The recent release of ChatGPT by OpenAI has attracted a great deal of attention from the natural language processing community. ChatGPT is a large language model that can generate high-quality responses to human input. It can respond to any question it receives, and it can self-correct previous mistakes based on subsequent conversations.
Despite the impressive capabilities of ChatGPT, it is still unclear whether ChatGPT would be able to perform as a generalist model, delivering state-of-the-art performance for any NLP task in a zero-shot manner. The paper we are looking at today aims to uncover this.
Introduction
The study evaluates ChatGPT's performance on 20 popular NLP datasets covering 7 representative task categories, including reasoning, natural language inference, question answering, dialogue, summarization, named entity recognition, and sentiment analysis. The system being compared in the paper are:
- ChatGPT, where the authors used the web interface directly.
- The latest GPT-3.5 model from OpenAI, which shares some of the properties of ChatGPT.
- Baseline models fine-tuned for each of the target tasks. The authors use models such as FLAN, T0 and PaLM.

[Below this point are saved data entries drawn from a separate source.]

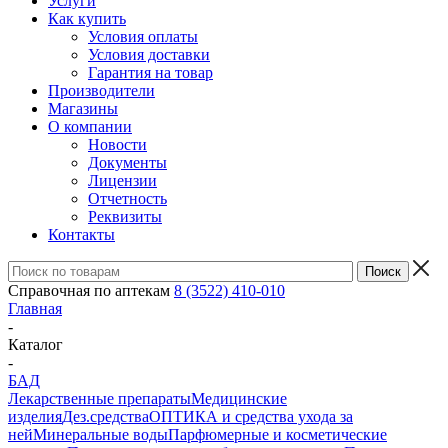
Услуги
Как купить
Условия оплаты
Условия доставки
Гарантия на товар
Производители
Магазины
О компании
Новости
Документы
Лицензии
Отчетность
Реквизиты
Контакты
Справочная по аптекам
8 (3522) 410-010
Главная
-
Каталог
-
БАД
Лекарственные препараты
Медицинские
изделия
Дез.средства
ОПТИКА и средства ухода за
ней
Минеральные воды
Парфюмерные и косметические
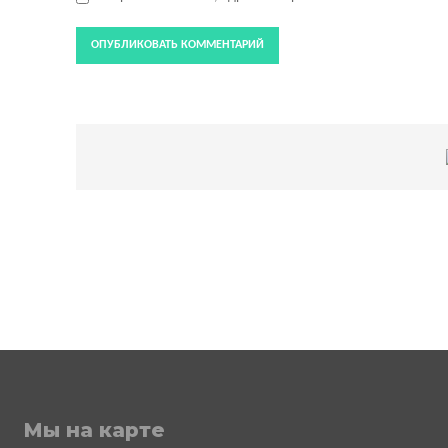
Мы на карте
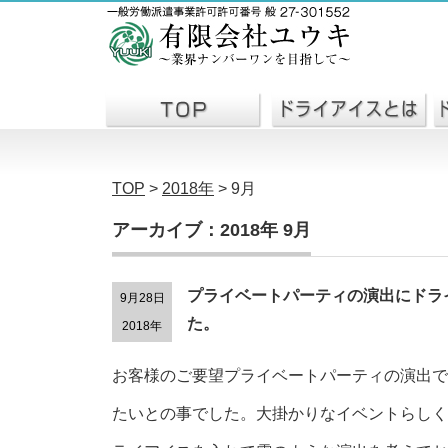
TOP
>
2018年
>
9月
アーカイブ：2018年 9月
プライベートパーティの演出にドラ
9月28日
た。
2018年
お客様のご要望プライベートパーティの演出で
たいとの事でした。大掛かりなイベントらしく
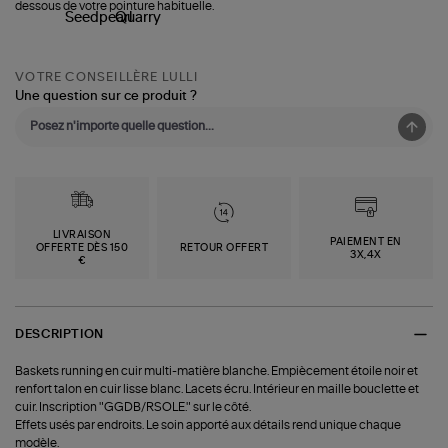
dessous de votre pointure habituelle.
VOTRE CONSEILLÈRE LULLI
Une question sur ce produit ?
LIVRAISON
PAIEMENT EN
OFFERTE DÈS 150
RETOUR OFFERT
3X,4X
€
DESCRIPTION
Baskets running en cuir multi-matière blanche. Empiècement étoile noir et
renfort talon en cuir lisse blanc. Lacets écru. Intérieur en maille bouclette et
cuir. Inscription "GGDB/RSOLE." sur le côté.
Effets usés par endroits. Le soin apporté aux détails rend unique chaque
modèle.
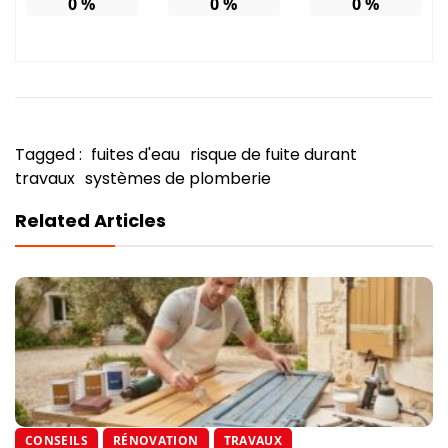
0
%
0
%
0
%
Tagged :
fuites d'eau
risque de fuite durant
travaux
systèmes de plomberie
Related Articles
CONSEILS
RÉNOVATION
TRAVAUX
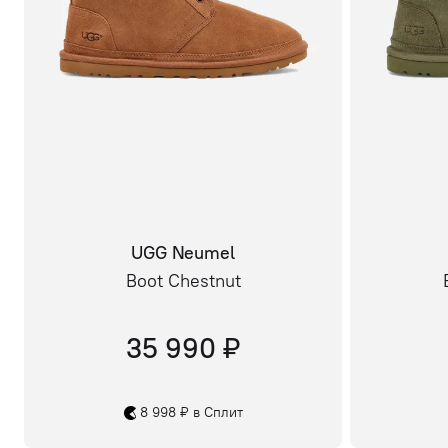
UGG Neumel
Boot Chestnut
35 990 ₽
8 998 ₽ в Сплит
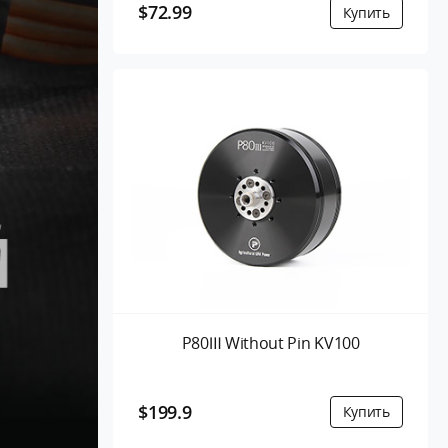
$72.99
P80Ⅲ Without Pin KV100
$199.9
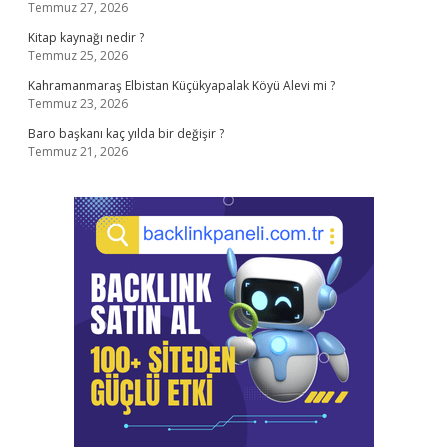
Temmuz 27, 2026
Kitap kaynağı nedir ?
Temmuz 25, 2026
Kahramanmaraş Elbistan Küçükyapalak Köyü Alevi mi ?
Temmuz 23, 2026
Baro başkanı kaç yılda bir değişir ?
Temmuz 21, 2026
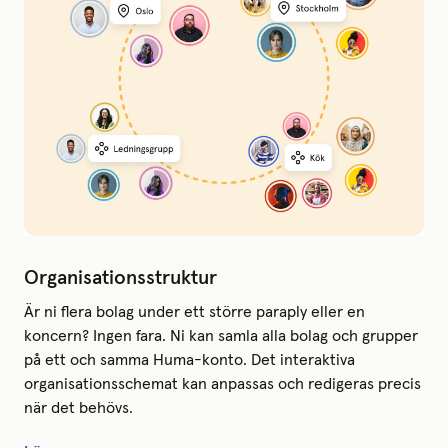
Organisationsstruktur
Är ni flera bolag under ett större paraply eller en
koncern? Ingen fara. Ni kan samla alla bolag och grupper
på ett och samma Huma-konto. Det interaktiva
organisationsschemat kan anpassas och redigeras precis
när det behövs.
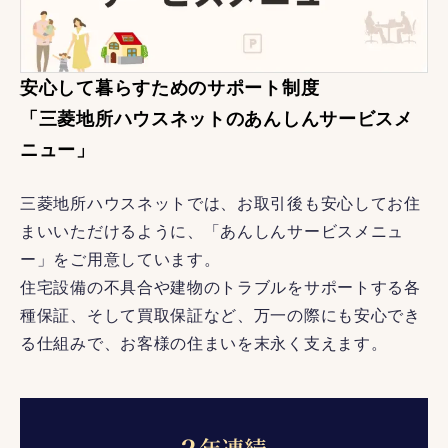
安心して暮らすためのサポート制度
「三菱地所ハウスネットのあんしんサービスメ
ニュー」
三菱地所ハウスネットでは、お取引後も安心してお住
まいいただけるように、「あんしんサービスメニュ
ー」をご用意しています。
住宅設備の不具合や建物のトラブルをサポートする各
種保証、そして買取保証など、万一の際にも安心でき
る仕組みで、お客様の住まいを末永く支えます。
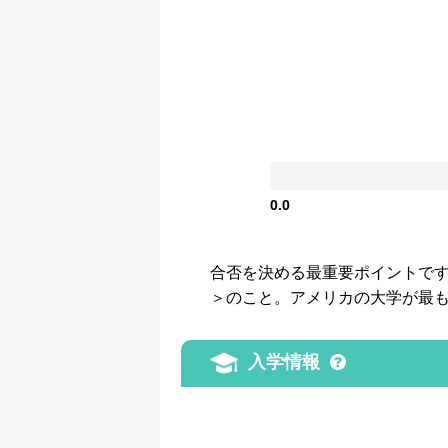
0.0
合否を決める最重要ポイントです。GP
＞のこと。アメリカの大学が最
入学情報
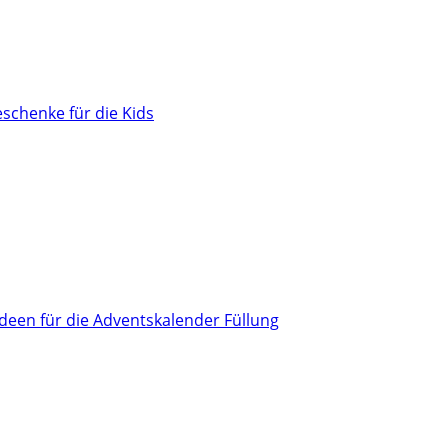
schenke für die Kids
Ideen für die Adventskalender Füllung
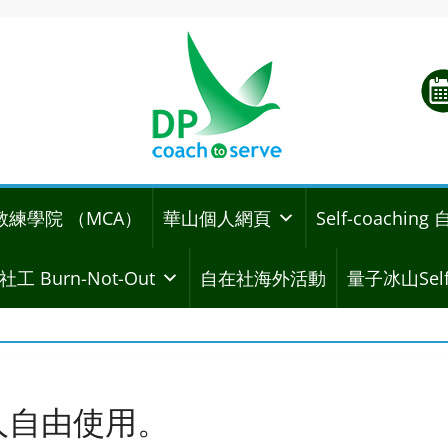
教練學院 （MCA）
華山個人網頁
Self-coachi
社工 Burn-Not-Out
自在社海外活動
量子冰山Self
人自由使用。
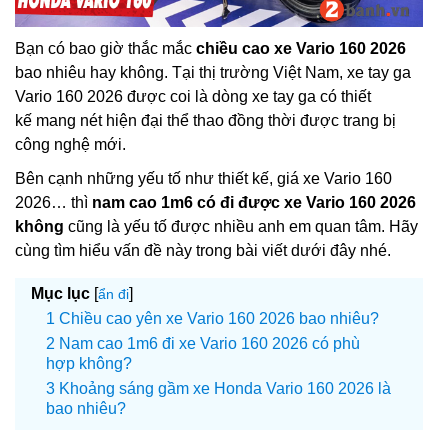
Bạn có bao giờ thắc mắc
chiều cao xe Vario 160 2026
bao nhiêu hay không. Tại thị trường Việt Nam, xe tay ga
Vario 160 2026 được coi là dòng xe tay ga có thiết
kế mang nét hiện đại thể thao đồng thời được trang bị
công nghệ mới.
Bên cạnh những yếu tố như thiết kế, giá xe Vario 160
2026… thì
nam cao 1m6 có đi được xe Vario 160 2026
không
cũng là yếu tố được nhiều anh em quan tâm. Hãy
cùng tìm hiểu vấn đề này trong bài viết dưới đây nhé.
Mục lục
[
]
ẩn đi
Chiều cao yên xe Vario 160 2026 bao nhiêu?
Nam cao 1m6 đi xe Vario 160 2026 có phù
hợp không?
Khoảng sáng gầm xe Honda Vario 160 2026 là
bao nhiêu?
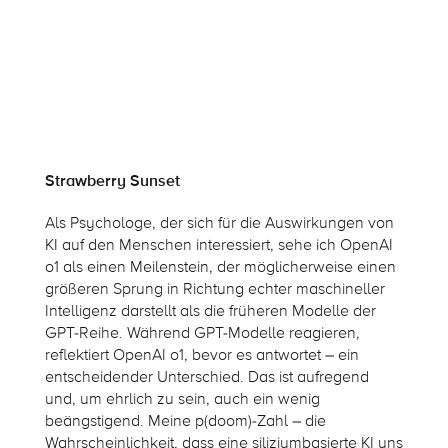
Strawberry Sunset
Als Psychologe, der sich für die Auswirkungen von
KI auf den Menschen interessiert, sehe ich OpenAI
o1 als einen Meilenstein, der möglicherweise einen
größeren Sprung in Richtung echter maschineller
Intelligenz darstellt als die früheren Modelle der
GPT-Reihe. Während GPT-Modelle reagieren,
reflektiert OpenAI o1, bevor es antwortet – ein
entscheidender Unterschied. Das ist aufregend
und, um ehrlich zu sein, auch ein wenig
beängstigend. Meine p(doom)-Zahl – die
Wahrscheinlichkeit, dass eine siliziumbasierte KI uns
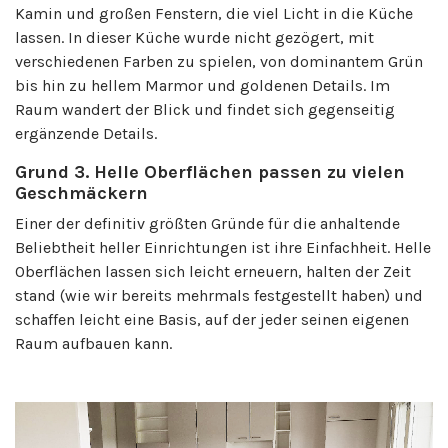
Kamin und großen Fenstern, die viel Licht in die Küche
lassen. In dieser Küche wurde nicht gezögert, mit
verschiedenen Farben zu spielen, von dominantem Grün
bis hin zu hellem Marmor und goldenen Details. Im
Raum wandert der Blick und findet sich gegenseitig
ergänzende Details.
Grund 3. Helle Oberflächen passen zu vielen
Geschmäckern
Einer der definitiv größten Gründe für die anhaltende
Beliebtheit heller Einrichtungen ist ihre Einfachheit. Helle
Oberflächen lassen sich leicht erneuern, halten der Zeit
stand (wie wir bereits mehrmals festgestellt haben) und
schaffen leicht eine Basis, auf der jeder seinen eigenen
Raum aufbauen kann.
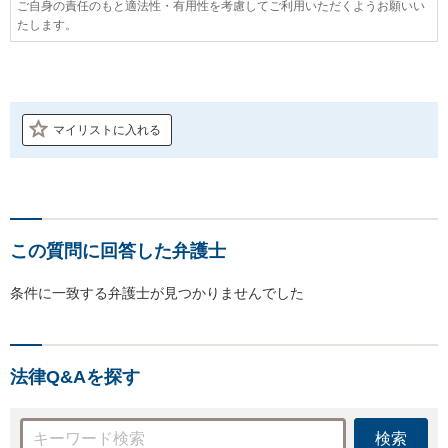
ご自身の責任のもと適法性・有用性を考慮してご利用いただくようお願いい
たします。
マイリストに入れる
この質問に回答した弁護士
条件に一致する弁護士が見つかりませんでした
法律Q&Aを探す
検索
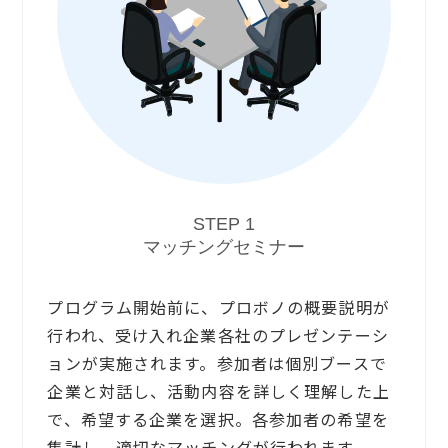
STEP 1
マッチングセミナー
プログラム開始前に、プロボノの概要説明が
行われ、受け入れ企業各社のプレゼンテーシ
ョンが実施されます。参加者は個別ブースで
企業と対話し、活動内容を詳しく理解した上
で、希望する企業を選択。各参加者の希望を
集計し、適切なマッチングが行われます。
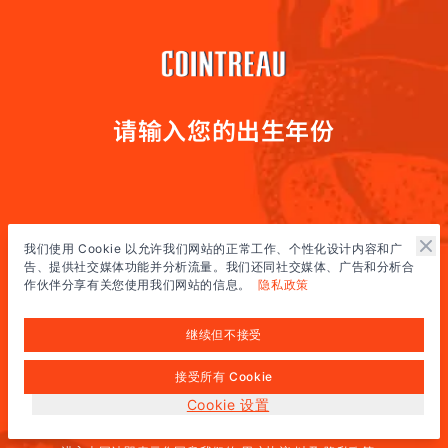
请输入您的出生年份
我们使用 Cookie 以允许我们网站的正常工作、个性化设计内容和广
告、提供社交媒体功能并分析流量。我们还同社交媒体、广告和分析合
作伙伴分享有关您使用我们网站的信息。
隐私政策
继续但不接受
接受所有 Cookie
全球网站
(中文)
Cookie 设置
您必须达到法定饮酒年龄才能进入本网站。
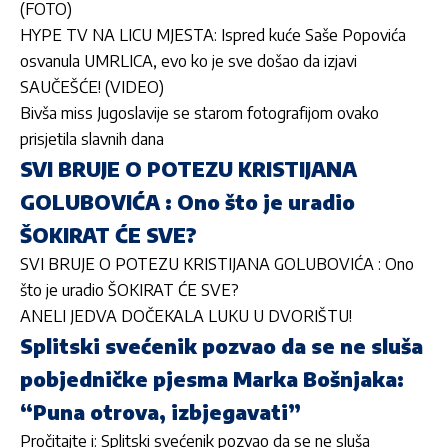
(FOTO)
HYPE TV NA LICU MJESTA: Ispred kuće Saše Popovića
osvanula UMRLICA, evo ko je sve došao da izjavi
SAUČEŠĆE! (VIDEO)
Bivša miss Jugoslavije se starom fotografijom ovako
prisjetila slavnih dana
SVI BRUJE O POTEZU KRISTIJANA
GOLUBOVIĆA : Ono što je uradio
ŠOKIRAT ĆE SVE?
SVI BRUJE O POTEZU KRISTIJANA GOLUBOVIĆA : Ono
što je uradio ŠOKIRAT ĆE SVE?
ANELI JEDVA DOČEKALA LUKU U DVORIŠTU!
Splitski svećenik pozvao da se ne sluša
pobjedničke pjesma Marka Bošnjaka:
“Puna otrova, izbjegavati”
Pročitajte i:
Splitski svećenik pozvao da se ne sluša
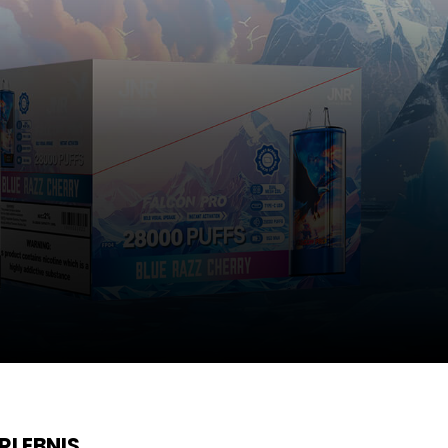
MAX
RLEBNIS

Here it is important to mention that both ChatGPT and GPT-3.5 are used purely in a zero-shot manner: The authors do not provide any examples for in-context learning, only instructions for how to solve the task.
Results
The results of the study are in this figure. The main finding is that although ChatGPT is a generalist model that can perform well across multiple tasks, it still tends to perform worse than models that are fine-tuned on a given task. ChatGPT performed well on tasks favouring reasoning capabilities, such as arithmetic reasoning. There are still challenges on specific tasks such as sequence tagging.
When it comes to the difference between ChatGPT and GPT-3.5, the former performs better on natural language inference tasks and question answering, but often underperforms in commonsense, symbolic, and logical reasoning tasks. ChatGPT was found to be better at handling factually consistent text and is superior to GPT-3.5 for dialogue tasks. However, it tends to generate longer summaries and performs worse than GPT-3.5 for summarization tasks.
One limitation of the study is that it only considers ChatGPT and GPT-3.5 for zero-shot learning. As we have seen in previous videos on this channel, the performance of these models can increase significantly with in-context learning, where a few good training examples are inserted in the prompt that is used for the respective task. It remains to be investigated in future work whether the current gap between fine-tuned models and large language models can be closed through techniques such as in-context learning or prompt fine-tuning.
Conclusion
So to sum it up. The paper we looked at today investigated how large language models such as ChatGPT and GPT-3.5 perform against fine-tuned models for various NLP tasks. The results show that although models such as ChatGPT can perform as generalists models, working well across many NLP tasks, there is still a gap with fine-tuned models. This leads to suggest that, if training data is available for your target task, you should definitely consider fine-tuning a small model, rather than jumping straight to using a large language model.